Zhou Ping’s stunt was a reminder: nothing stayed secret where profit flowed. They’d grown a touch too comfortable in Gucheng. Time to live alert again.
News came quickly: Zhou Ping had been secured and placed next door to Hachi, the Ghost-Yan prince. No explanations owed to anyone. Both had slipped into Great Xia; better to keep them on ice than let them go cause storms abroad.
Hachi had adapted to captivity. Zhou Ping, on learning the neighbor was the Hachi, gaped. This pudgy man was a Ghost-Yan prince? So much for rumors of a handsome, rugged conqueror. Never trust hearsay.
Catching one Zhou didn’t end the spy problem. Work in Gucheng continued.
With Zhou’s Second Prince at his side, the Fourth Prince cut through Yan clan holdings like a hot knife. In half a month he took his first city; the emperor sent reinforcements; bards sang “bandit-slayer” up and down the roads. Under three months, all occupied cities were back; the Yan clan’s plan collapsed. Yan Chancellor was hauled to the capital for judgment.

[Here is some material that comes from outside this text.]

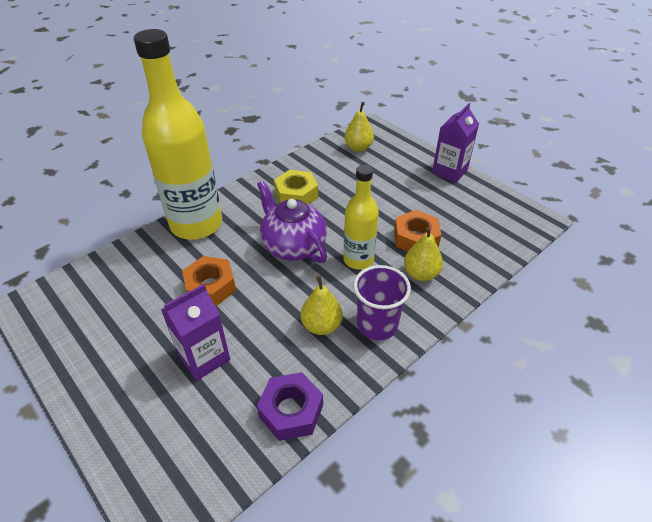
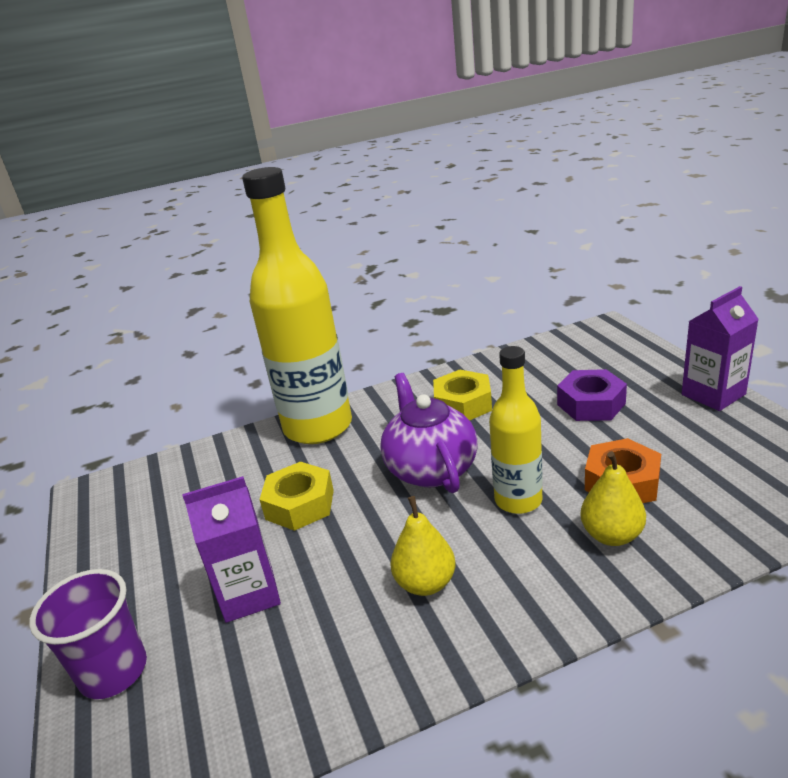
camera: 25 degrees right, 15 degrees down
(210, 286) = (300, 504): orange nut -> yellow nut
(291, 411) = (329, 697): purple nut -> purple nut (591, 404)
(358, 148) = (576, 353): yellow pear -> none
(377, 325) = (511, 599): purple cup -> purple cup (113, 671)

In the twentieth year of Tiansheng, tenth month, the Fourth Prince and Shen Mingyun returned in triumph.
A month later, the axe fell:
The Crown Prince was deposed.
Charges: extravagance beyond the emperor’s means; factionalism; collusion with the chancellor’s house; a plot to poison the emperor. Not a voice in court rose to defend him. All poured their fury onto the Yans.
By the twelfth month, the deposed Crown Prince “hanged himself” in the imperial retreat.
After that, Empress and Grand Empress Dowager prayed dutifully and chanted scriptures.
In Gucheng, Luo Shuyu and Li Mingjin sighed. They knew the truth. The Crown Prince hadn’t chosen a rope, he was a stain the emperor meant to scrub out. With the Yan clan fallen, the prince could not be allowed to live.
A private letter from Meifei carried more: the emperor spared the Empress not from mercy, but design. When he died, he would take her with him. As for the Grand Empress Dowager, complicit and unlikely to see many more springs.
While Great Xia tore and mended, Ghost-Yan’s own turmoil wound down. The First Prince nearly had the kingdom in hand.
On New Year’s Eve, after nearly a year in custody, Hachi was sent back to Ghost-Yan.
And in Gucheng, Luo Shuyu and Li Mingjin sat together in the study, ink fresh, writing couplets for the door.
How many more quiet nights like this would they get?
Author’s Note
Third Prince: Baby~ today you’re a rookie cop locked up by a mafia prince, me. You fell for me and blew your cover. I torment you, body and soul. This time you won’t escape.
Luo Shuyu: I climb out the window, fall from the eighth floor, and end up fully paralyzed. You live with the guilt forever.